The worst part about this is there are no breaks; there's no anxiety-free time when you're anxious about ovulating or anxious about feeling pregnant.
While it's unrealistic to think you'd be able to just drop all the fretting, you should at least try to live beyond the two-week wait craziness. You may need the support of friends, a support group, or a counselor to learn how. But it's possible.
4. Stop Basing Self-Worth on Fertility
Infertility can make you feel worthless. Broken. Ashamed. These are all very common feelings, experienced by men and women who live with infertility.
Before you started trying to conceive, before you ever realized you faced infertility, you probably felt different about yourself—hopefully more positive. You need to remember that the old you is still there.

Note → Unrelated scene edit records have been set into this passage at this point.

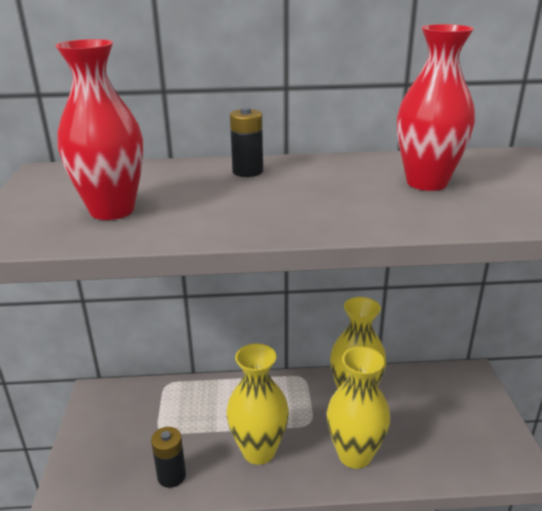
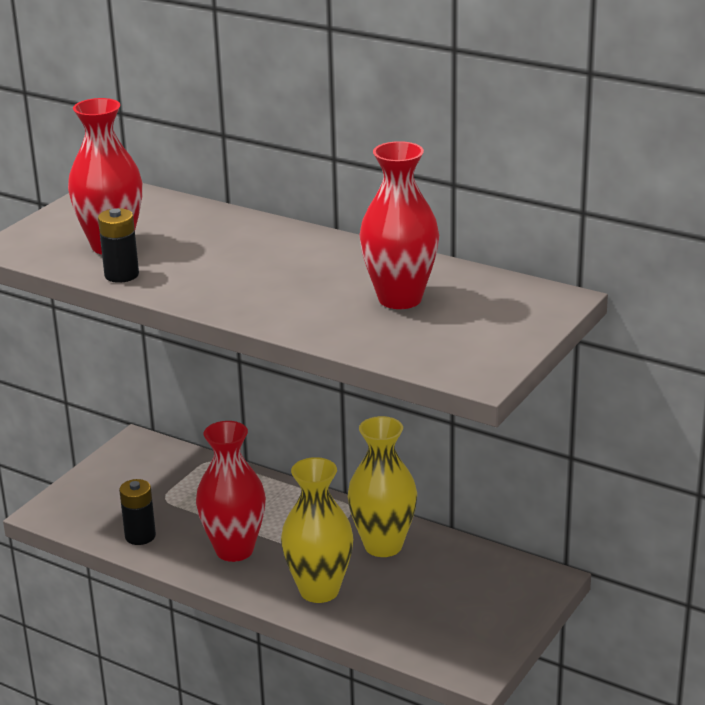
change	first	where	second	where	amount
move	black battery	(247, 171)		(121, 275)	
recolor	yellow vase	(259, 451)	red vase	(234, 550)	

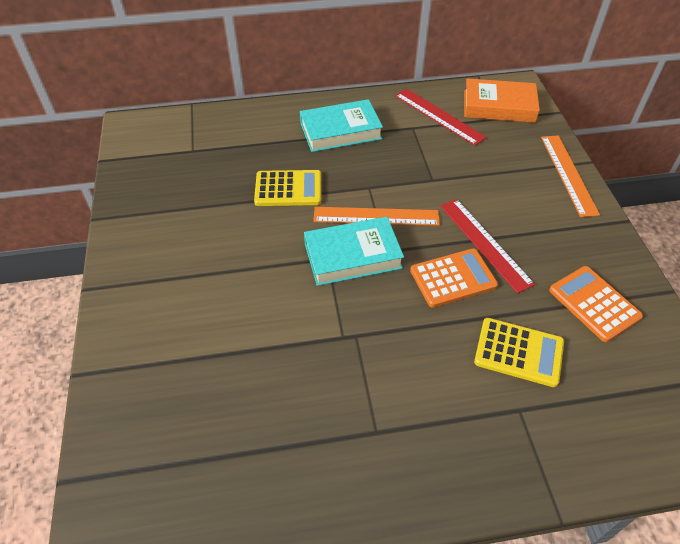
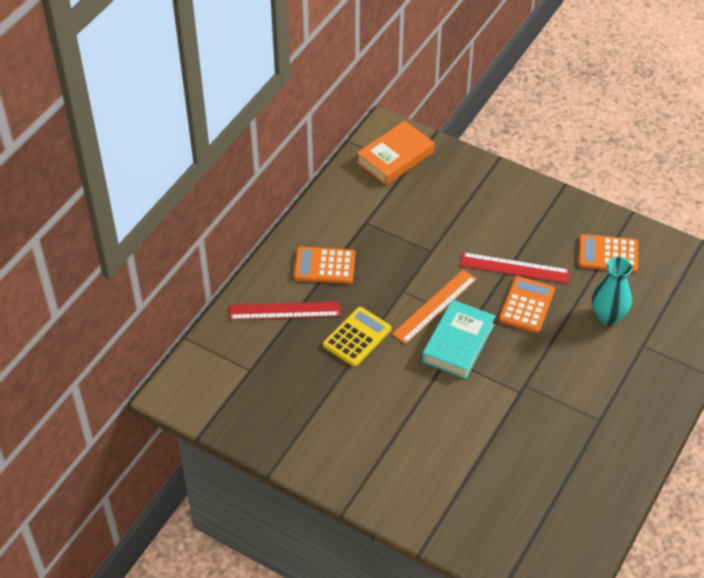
change	first	where	second	where	amount
move	red ruler	(438, 116)		(284, 311)	
replace	turquoise book	(340, 131)	orange calculator	(324, 266)	
replace	yellow calculator	(518, 352)	turquoise vase	(607, 316)	
delete	orange ruler	(568, 174)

You don't become someone else when you're diagnosed with infertility.
If you were awesome and lovable before infertility, then you're just as awesome and lovable after. If you doubt this, think about what you'd say to a friend who told you they felt ashamed and worthless because of their infertility. You probably wouldn't say to them, "Yep, you're right. You're worthless!" No way.
You know it's not true of a friend, and you need to understand it's also not true of yourself. You are so much more than your fertility."